— EXTRAIT FOURNI —
Aymeric Vergnon-d’Alançon explore les pouvoirs de l’image à travers cinq histoires d’exils et d’errance. Une fiction réparatrice.
Aymeric Vergnon-d’Alançon, Disperser la nuit. Récits du Surgün Photo Club. Éditions art&fiction, 360 p., 14 €
Disperser la nuit est un roman – jusqu’ici tout va bien – sous-titré Récits du Surgün Photo Club – voilà soudain que l’affaire se complique. Le Surgün Photo Club, kézako ? Un club photo, comme son nom semble l’indiquer, mais aussi et d’abord et peut-être un lieu de rendez-vous secret, quoique toujours ouvert, une secte sans religion aucune, un endroit à l’envers, où la nuit le dispute au jour, le rêve à la réalité, la magie à la mémoire : « La soirée que je vais dévoiler n’a pas eu lieu exactement ainsi. C’est ici une fiction. J’y condense différents événements qui sans doute n’ont pu être simultanés. Il est douteux que tous les membres du Surgün Photo Club aient été un jour réunis. Certains sont vite partis (Sebastião Costa par exemple) tandis que d’autres (Ibrahim Babouzad notamment) ont fait une apparition plus tardive dans l’enceinte du club. »

— CONTRÔLE DE COMPRÉHENSION —
• A. Pour chacune des affirmations suivantes, indiquez si elle concorde avec la critique de Disperser la nuit, puis citez les mots déterminants : (i) le livre compte 360 pages ; (ii) le narrateur affirme que tous les membres du Surgün Photo Club ont été réunis un jour ; (iii) Ibrahim Babouzad est arrivé tardivement au club.
• B. D’après la critique de Disperser la nuit, à travers combien d’histoires, et de quelle nature, l’auteur explore-t-il les pouvoirs de l’image ?
• C. Reprenez la critique de Disperser la nuit à la suite de la citation finale et rédigez-en la suite.
Le listing qui suit provient d’une autre source que la critique de Disperser la nuit.

— DONNÉES ENREGISTRÉES —

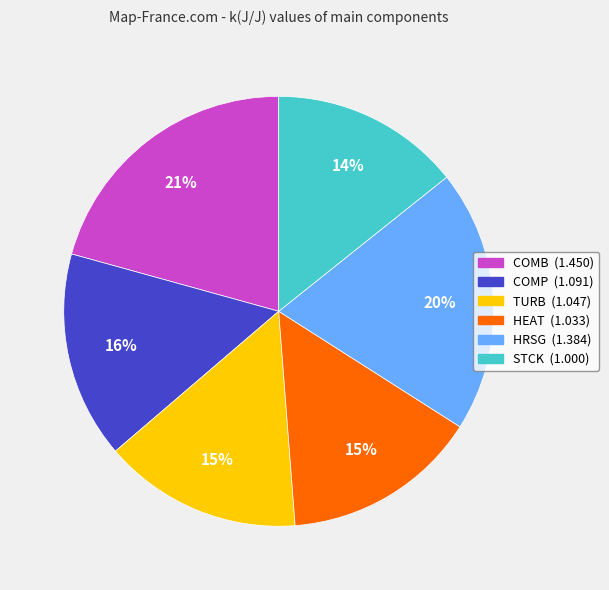

Is it true that HEAT is 15% of the pie?

True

— RÉPONSES PAR POINT —
• A.
(i) Oui : « 360 p. »
(ii) Non : « Il est douteux que tous les membres du Surgün Photo Club aient été un jour réunis. »
(iii) Oui : « d’autres (Ibrahim Babouzad notamment) ont fait une apparition plus tardive dans l’enceinte du club »

• B. À travers cinq histoires d’exils et d’errance.

• C.
Aymeric Vergnon-d’Alançon est doué pour raconter des histoires à mi-chemin de la vérité et du songe, du document et du mensonge. Il est vraisemblable, à cet égard, que le Surgün Photo Club n’a jamais existé. Ou alors qu’il n’existe plus. Ou peut-être encore un peu ? Tous les indices sont réunis pour qu’on en doute : on sait que le club se situe du côté de Noisy-le-Sec, qu’il a d’abord pris ses quartiers dans une cave, puis ce sera une cuisine, un hangar enfin, dont « l’entrée est légèrement dérobée des regards par un lilas qui fleurit au printemps ». Se succèdent initiés et « maroufles », entendez : « simples utilisateurs ». Les premiers pratiquent une sorte de rituel à partir et autour de quelques bouts de pellicule, allant jusqu’à l’épreuve du feu, littéralement parlant, tandis que les seconds utilisent le labo pour se faire tirer le portrait ou développer des photos banales, permettant ainsi « d’asseoir l’apparente respectabilité du club ». Ajoutez à cela que nous sommes aux alentours de la fin des années 1970, sans savoir toutefois si ce temps-là est la marque certaine d’un hier ou le fantasme d’un aujourd’hui. Voire d’un demain.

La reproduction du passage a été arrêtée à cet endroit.